(Stored items)
+ + + +

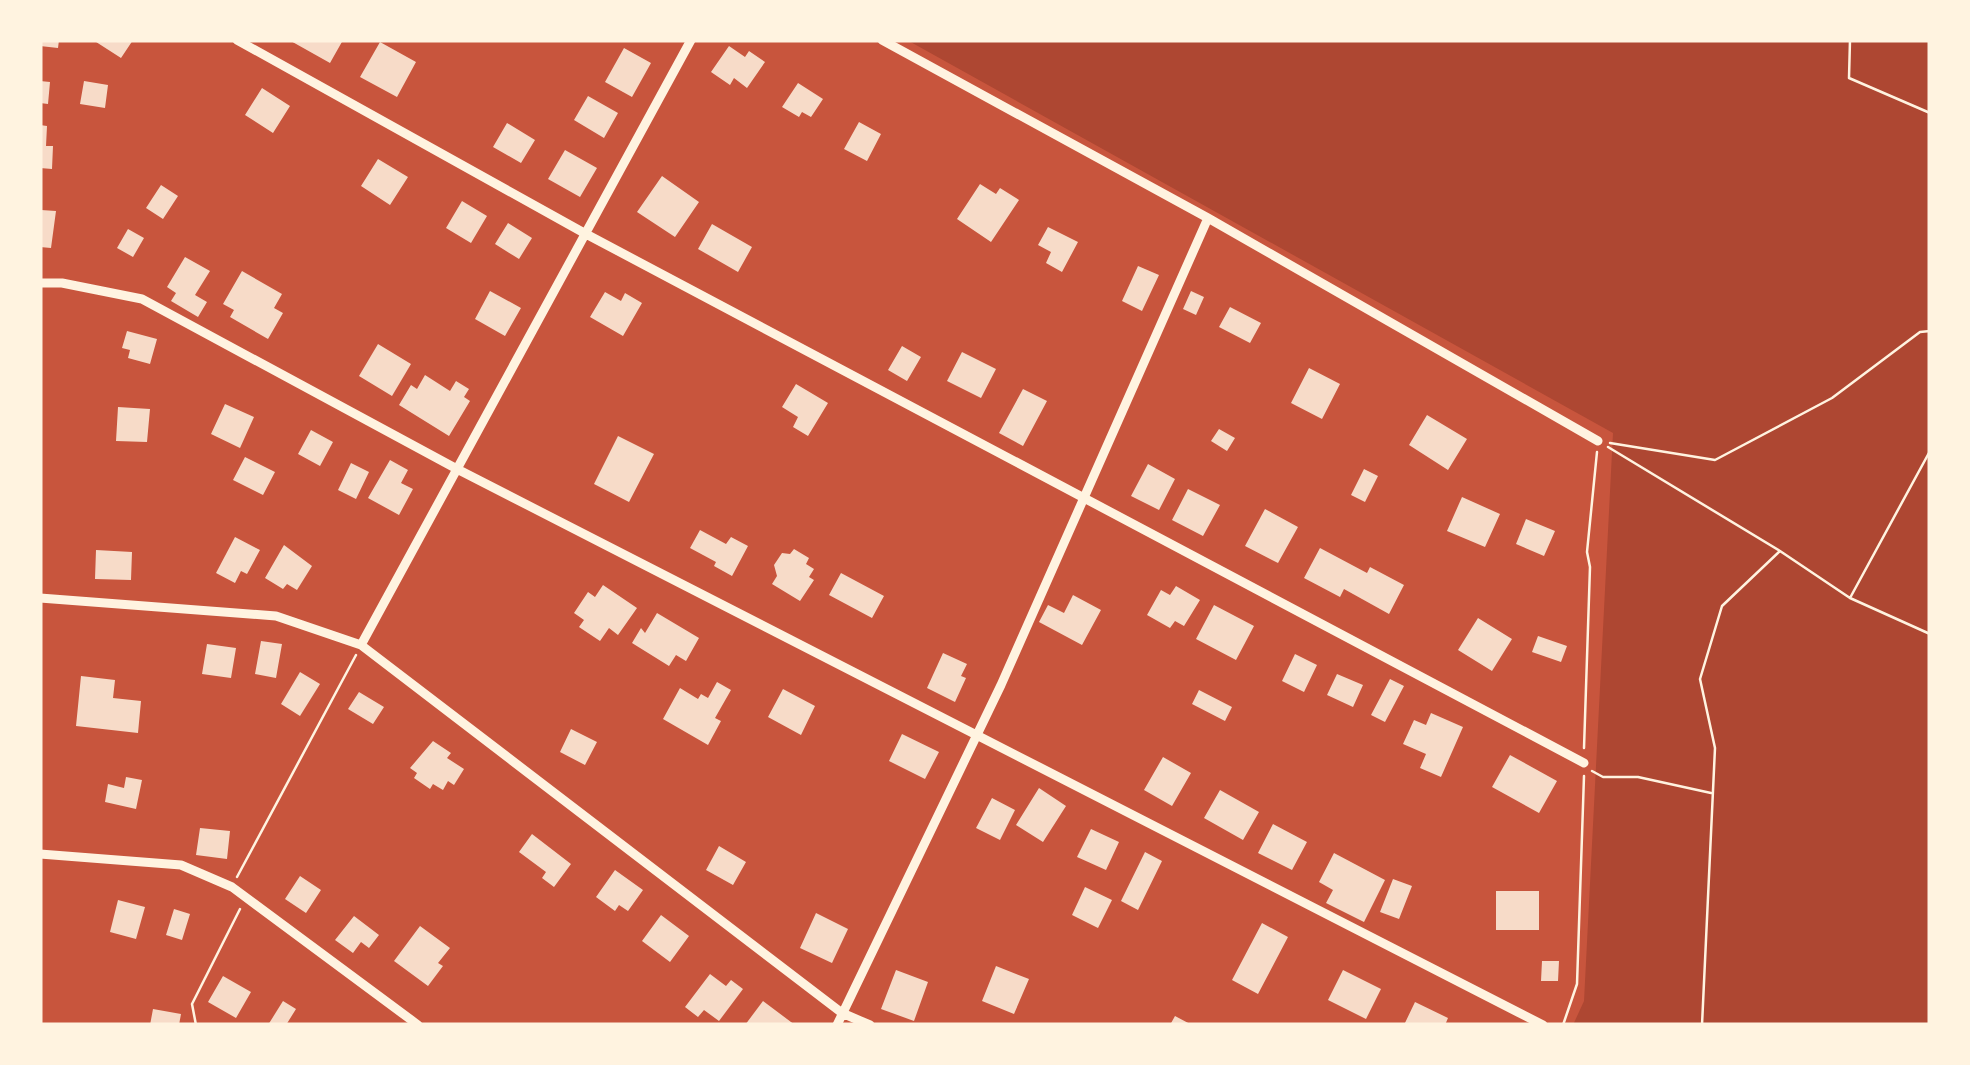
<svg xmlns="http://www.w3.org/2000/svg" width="1970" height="1065" font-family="Spectral,serif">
<rect width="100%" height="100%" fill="#c8553d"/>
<path fill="#ae4732" d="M907 40H1930V1025H1573L1584 1001 1613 433Z"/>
<path fill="#f7dbc8" d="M41 40H59L58 48 40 46Z
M93 40H133L121 58Z
M289 40H343L330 63Z
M380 42 416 62 397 97 360 77Z
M729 46 745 57 749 51 765 62 747 88 734 78 730 85 711 72Z
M624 48 651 63 632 97 605 82Z
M40 81 50 82 48 104 40 103Z
M84 81 108 85 105 108 80 104Z
M798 83 823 99 811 117 802 112 799 117 782 107Z
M262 88 290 106 273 133 245 115Z
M588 96 618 113 604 138 574 120Z
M859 122 881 134 867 161 844 149Z
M507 123 535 140 521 163 493 147Z
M40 125 47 126 46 146H53L52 169 40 168Z
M565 150 597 168 580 197 548 179Z
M378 159 408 177 390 205 361 186Z
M662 176 699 202 675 237 637 212Z
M980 184 996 194 1000 188 1019 200 991 242 957 219Z
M161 185 178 196 163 219 146 208Z
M462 201 487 216 471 243 446 228Z
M41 210 56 211 51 248 40 247Z
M508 223 532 238 519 259 495 244Z
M712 224 752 247 738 272 698 249Z
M1048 227 1078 242 1062 272 1046 263 1051 252 1038 245Z
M128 229 144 238 133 257 117 248Z
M185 257 210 271 195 295 207 302 198 317 171 301 176 293 167 287Z
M1138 266 1159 275 1142 311 1122 301Z
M242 271 282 294 274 308 283 313 268 339 230 317 234 310 223 304Z
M490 291 521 308 505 336 475 319Z
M1191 291 1204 297 1196 315 1183 309Z
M605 292 621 301 625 293 642 303 623 336 590 317Z
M1230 307 1261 323 1250 343 1219 327Z
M127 331 157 339 150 364 128 358 130 350 122 348Z
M378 344 411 364 392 396 359 376Z
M902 346 921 357 907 381 888 370Z
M962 352 996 369 981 398 947 381Z
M1309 368 1340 384 1322 419 1291 403Z
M425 375 450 391 456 381 469 389 464 397 470 401 449 436 399 405 411 385 417 389Z
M796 384 828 403 808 436 793 427 798 417 782 407Z
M1023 389 1047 401 1023 446 999 433Z
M225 404 254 417 240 448 211 434Z
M118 407 150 409 147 442 116 441Z
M1427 415 1467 439 1448 470 1409 445Z
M1219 429 1235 438 1227 451 1211 441Z
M311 430 333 442 320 466 298 454Z
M618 436 654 454 629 502 594 484Z
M245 457 275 472 263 495 233 480Z
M390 460 408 470 401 483 413 489 399 515 368 498Z
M351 463 369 472 356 499 338 490Z
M1148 464 1175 479 1159 510 1131 496Z
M1364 469 1378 476 1365 502 1351 495Z
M1188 489 1220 505 1203 536 1172 520Z
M1462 497 1500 514 1485 547 1447 531Z
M1265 509 1298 527 1278 563 1245 546Z
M1526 519 1555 531 1544 556 1516 544Z
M700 530 726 544 731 537 748 546 732 576 714 566 716 562 690 548Z
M235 537 260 550 247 574 241 571 235 583 216 573Z
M284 545 312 566 297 590 287 584 283 589 265 578Z
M1320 548 1367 573 1370 567 1404 585 1389 614 1344 589 1340 597 1304 578Z
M794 549 809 558 806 564 814 569 809 577 814 580 800 601 772 584 777 576 774 565 782 553 790 554Z
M96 550 132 552 131 580 95 579Z
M841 573 884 596 872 618 829 595Z
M603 585 637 608 618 635 609 628 600 641 579 627 584 620 574 613 588 592 595 597Z
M1176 586 1200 600 1184 626 1175 621 1170 628 1147 615 1161 590 1170 595Z
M1073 595 1101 610 1082 645 1039 622 1048 605 1064 613Z
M1214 605 1254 626 1236 660 1196 639Z
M657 613 699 638 686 661 676 655 669 666 632 643 641 628 645 633Z
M1478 618 1512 639 1492 671 1458 650Z
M1538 636 1567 646 1561 662 1532 652Z
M261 641 282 644 276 678 255 674Z
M207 644 236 648 231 678 202 674Z
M943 653 967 664 961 676 966 678 955 702 927 688Z
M1295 654 1317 665 1304 692 1282 681Z
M300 672 320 684 300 716 281 704Z
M1337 674 1363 685 1353 707 1327 695Z
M81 676 115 680 113 698 141 701 138 733 76 726Z
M1390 679 1404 686 1385 722 1371 715Z
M717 682 731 690 715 718 721 721 708 745 663 719 680 688 698 699 701 694 708 698Z
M783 689 815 706 801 735 768 717Z
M1199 690 1232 707 1225 721 1192 704Z
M359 692 384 707 373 724 348 709Z
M1431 713 1463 727 1441 777 1420 768 1426 754 1403 744 1414 720 1426 725Z
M571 729 597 742 585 765 560 752Z
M902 734 939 752 925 779 889 761Z
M433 741 451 753 447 758 464 769 454 785 448 781 443 790 433 784 430 789 414 778 417 773 410 768Z
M1510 755 1557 781 1539 813 1492 787Z
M1163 757 1191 773 1172 806 1144 790Z
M126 777 142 780 136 809 105 802 108 784 124 788Z
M1039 788 1066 806 1043 842 1016 825Z
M1220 790 1259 812 1243 840 1204 818Z
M992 798 1015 810 1000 840 976 828Z
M1273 824 1307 842 1292 870 1258 853Z
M200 828 230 831 227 859 196 855Z
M1091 829 1119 842 1106 870 1077 857Z
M532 834 571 864 554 887 542 878 546 872 519 852Z
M719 846 746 862 733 885 706 870Z
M1145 852 1162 861 1138 910 1121 901Z
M1334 853 1385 880 1364 922 1326 903 1333 890 1319 882Z
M615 870 643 890 628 911 619 905 615 911 596 897Z
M300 876 321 890 306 913 285 899Z
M1393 879 1412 886 1399 919 1380 912Z
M1085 887 1112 900 1098 928 1072 915Z
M1496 891H1539V930H1496Z
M118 900 145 907 136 939 110 932Z
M174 909 190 914 182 940 166 935Z
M816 913 848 929 832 963 800 948Z
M661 915 689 936 670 962 642 941Z
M354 916 379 935 369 948 361 942 353 953 335 940Z
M1262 923 1288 937 1258 994 1232 980Z
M420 926 450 948 438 963 443 966 428 986 394 961Z
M1542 961H1559L1558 981H1541Z
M996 966 1029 979 1014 1014 982 1001Z
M896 970 928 982 914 1021 881 1009Z
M1343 970 1381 989 1366 1019 1328 1000Z
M710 974 726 986 731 980 743 989 719 1021 704 1010 698 1017 685 1007Z
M223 976 251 992 236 1018 208 1002Z
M283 1001 296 1009 286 1025H268Z
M763 1001 795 1025H745Z
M1415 1002 1448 1018 1445 1025H1404Z
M153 1009 181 1014 179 1025H150Z
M1175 1016 1192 1025H1170Z"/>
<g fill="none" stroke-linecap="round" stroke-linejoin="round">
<path stroke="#fff3e0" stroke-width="2.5" d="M1850 40 1849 78 1930 113
M1610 443 1715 460 1832 398 1920 332 1930 331
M1608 447 1780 551 1850 598 1930 634
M1850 598 1930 451
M1584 748 1590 567 1587 552 1597 452
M1592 771 1603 777H1638L1711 793
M237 877 356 655
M196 1025 192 1004 240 909
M1563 1025 1577 984 1584 776
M1702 1025 1715 748 1700 679 1722 606 1780 551"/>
<path stroke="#fff3e0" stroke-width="9" d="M237 40 586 234 1584 763
M882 40 1208 218 1598 441
M40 283H62L142 299 457 469 1543 1025
M40 598 276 616 361 645 842 1013 870 1025
M361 645 691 40
M40 854 181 865 232 887 418 1025
M837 1025 1001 685 1208 218"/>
</g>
<rect width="1970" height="1065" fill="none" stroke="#fff3e0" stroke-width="85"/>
</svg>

+ + + +

• _Requirement_
Once the pictures are dropped, repeat the data above exactly.

• _Result_
<svg xmlns="http://www.w3.org/2000/svg" width="1970" height="1065" font-family="Spectral,serif">
<rect width="100%" height="100%" fill="#c8553d"/>
<path fill="#ae4732" d="M907 40H1930V1025H1573L1584 1001 1613 433Z"/>
<path fill="#f7dbc8" d="M41 40H59L58 48 40 46Z
M93 40H133L121 58Z
M289 40H343L330 63Z
M380 42 416 62 397 97 360 77Z
M729 46 745 57 749 51 765 62 747 88 734 78 730 85 711 72Z
M624 48 651 63 632 97 605 82Z
M40 81 50 82 48 104 40 103Z
M84 81 108 85 105 108 80 104Z
M798 83 823 99 811 117 802 112 799 117 782 107Z
M262 88 290 106 273 133 245 115Z
M588 96 618 113 604 138 574 120Z
M859 122 881 134 867 161 844 149Z
M507 123 535 140 521 163 493 147Z
M40 125 47 126 46 146H53L52 169 40 168Z
M565 150 597 168 580 197 548 179Z
M378 159 408 177 390 205 361 186Z
M662 176 699 202 675 237 637 212Z
M980 184 996 194 1000 188 1019 200 991 242 957 219Z
M161 185 178 196 163 219 146 208Z
M462 201 487 216 471 243 446 228Z
M41 210 56 211 51 248 40 247Z
M508 223 532 238 519 259 495 244Z
M712 224 752 247 738 272 698 249Z
M1048 227 1078 242 1062 272 1046 263 1051 252 1038 245Z
M128 229 144 238 133 257 117 248Z
M185 257 210 271 195 295 207 302 198 317 171 301 176 293 167 287Z
M1138 266 1159 275 1142 311 1122 301Z
M242 271 282 294 274 308 283 313 268 339 230 317 234 310 223 304Z
M490 291 521 308 505 336 475 319Z
M1191 291 1204 297 1196 315 1183 309Z
M605 292 621 301 625 293 642 303 623 336 590 317Z
M1230 307 1261 323 1250 343 1219 327Z
M127 331 157 339 150 364 128 358 130 350 122 348Z
M378 344 411 364 392 396 359 376Z
M902 346 921 357 907 381 888 370Z
M962 352 996 369 981 398 947 381Z
M1309 368 1340 384 1322 419 1291 403Z
M425 375 450 391 456 381 469 389 464 397 470 401 449 436 399 405 411 385 417 389Z
M796 384 828 403 808 436 793 427 798 417 782 407Z
M1023 389 1047 401 1023 446 999 433Z
M225 404 254 417 240 448 211 434Z
M118 407 150 409 147 442 116 441Z
M1427 415 1467 439 1448 470 1409 445Z
M1219 429 1235 438 1227 451 1211 441Z
M311 430 333 442 320 466 298 454Z
M618 436 654 454 629 502 594 484Z
M245 457 275 472 263 495 233 480Z
M390 460 408 470 401 483 413 489 399 515 368 498Z
M351 463 369 472 356 499 338 490Z
M1148 464 1175 479 1159 510 1131 496Z
M1364 469 1378 476 1365 502 1351 495Z
M1188 489 1220 505 1203 536 1172 520Z
M1462 497 1500 514 1485 547 1447 531Z
M1265 509 1298 527 1278 563 1245 546Z
M1526 519 1555 531 1544 556 1516 544Z
M700 530 726 544 731 537 748 546 732 576 714 566 716 562 690 548Z
M235 537 260 550 247 574 241 571 235 583 216 573Z
M284 545 312 566 297 590 287 584 283 589 265 578Z
M1320 548 1367 573 1370 567 1404 585 1389 614 1344 589 1340 597 1304 578Z
M794 549 809 558 806 564 814 569 809 577 814 580 800 601 772 584 777 576 774 565 782 553 790 554Z
M96 550 132 552 131 580 95 579Z
M841 573 884 596 872 618 829 595Z
M603 585 637 608 618 635 609 628 600 641 579 627 584 620 574 613 588 592 595 597Z
M1176 586 1200 600 1184 626 1175 621 1170 628 1147 615 1161 590 1170 595Z
M1073 595 1101 610 1082 645 1039 622 1048 605 1064 613Z
M1214 605 1254 626 1236 660 1196 639Z
M657 613 699 638 686 661 676 655 669 666 632 643 641 628 645 633Z
M1478 618 1512 639 1492 671 1458 650Z
M1538 636 1567 646 1561 662 1532 652Z
M261 641 282 644 276 678 255 674Z
M207 644 236 648 231 678 202 674Z
M943 653 967 664 961 676 966 678 955 702 927 688Z
M1295 654 1317 665 1304 692 1282 681Z
M300 672 320 684 300 716 281 704Z
M1337 674 1363 685 1353 707 1327 695Z
M81 676 115 680 113 698 141 701 138 733 76 726Z
M1390 679 1404 686 1385 722 1371 715Z
M717 682 731 690 715 718 721 721 708 745 663 719 680 688 698 699 701 694 708 698Z
M783 689 815 706 801 735 768 717Z
M1199 690 1232 707 1225 721 1192 704Z
M359 692 384 707 373 724 348 709Z
M1431 713 1463 727 1441 777 1420 768 1426 754 1403 744 1414 720 1426 725Z
M571 729 597 742 585 765 560 752Z
M902 734 939 752 925 779 889 761Z
M433 741 451 753 447 758 464 769 454 785 448 781 443 790 433 784 430 789 414 778 417 773 410 768Z
M1510 755 1557 781 1539 813 1492 787Z
M1163 757 1191 773 1172 806 1144 790Z
M126 777 142 780 136 809 105 802 108 784 124 788Z
M1039 788 1066 806 1043 842 1016 825Z
M1220 790 1259 812 1243 840 1204 818Z
M992 798 1015 810 1000 840 976 828Z
M1273 824 1307 842 1292 870 1258 853Z
M200 828 230 831 227 859 196 855Z
M1091 829 1119 842 1106 870 1077 857Z
M532 834 571 864 554 887 542 878 546 872 519 852Z
M719 846 746 862 733 885 706 870Z
M1145 852 1162 861 1138 910 1121 901Z
M1334 853 1385 880 1364 922 1326 903 1333 890 1319 882Z
M615 870 643 890 628 911 619 905 615 911 596 897Z
M300 876 321 890 306 913 285 899Z
M1393 879 1412 886 1399 919 1380 912Z
M1085 887 1112 900 1098 928 1072 915Z
M1496 891H1539V930H1496Z
M118 900 145 907 136 939 110 932Z
M174 909 190 914 182 940 166 935Z
M816 913 848 929 832 963 800 948Z
M661 915 689 936 670 962 642 941Z
M354 916 379 935 369 948 361 942 353 953 335 940Z
M1262 923 1288 937 1258 994 1232 980Z
M420 926 450 948 438 963 443 966 428 986 394 961Z
M1542 961H1559L1558 981H1541Z
M996 966 1029 979 1014 1014 982 1001Z
M896 970 928 982 914 1021 881 1009Z
M1343 970 1381 989 1366 1019 1328 1000Z
M710 974 726 986 731 980 743 989 719 1021 704 1010 698 1017 685 1007Z
M223 976 251 992 236 1018 208 1002Z
M283 1001 296 1009 286 1025H268Z
M763 1001 795 1025H745Z
M1415 1002 1448 1018 1445 1025H1404Z
M153 1009 181 1014 179 1025H150Z
M1175 1016 1192 1025H1170Z"/>
<g fill="none" stroke-linecap="round" stroke-linejoin="round">
<path stroke="#fff3e0" stroke-width="2.5" d="M1850 40 1849 78 1930 113
M1610 443 1715 460 1832 398 1920 332 1930 331
M1608 447 1780 551 1850 598 1930 634
M1850 598 1930 451
M1584 748 1590 567 1587 552 1597 452
M1592 771 1603 777H1638L1711 793
M237 877 356 655
M196 1025 192 1004 240 909
M1563 1025 1577 984 1584 776
M1702 1025 1715 748 1700 679 1722 606 1780 551"/>
<path stroke="#fff3e0" stroke-width="9" d="M237 40 586 234 1584 763
M882 40 1208 218 1598 441
M40 283H62L142 299 457 469 1543 1025
M40 598 276 616 361 645 842 1013 870 1025
M361 645 691 40
M40 854 181 865 232 887 418 1025
M837 1025 1001 685 1208 218"/>
</g>
<rect width="1970" height="1065" fill="none" stroke="#fff3e0" stroke-width="85"/>
</svg>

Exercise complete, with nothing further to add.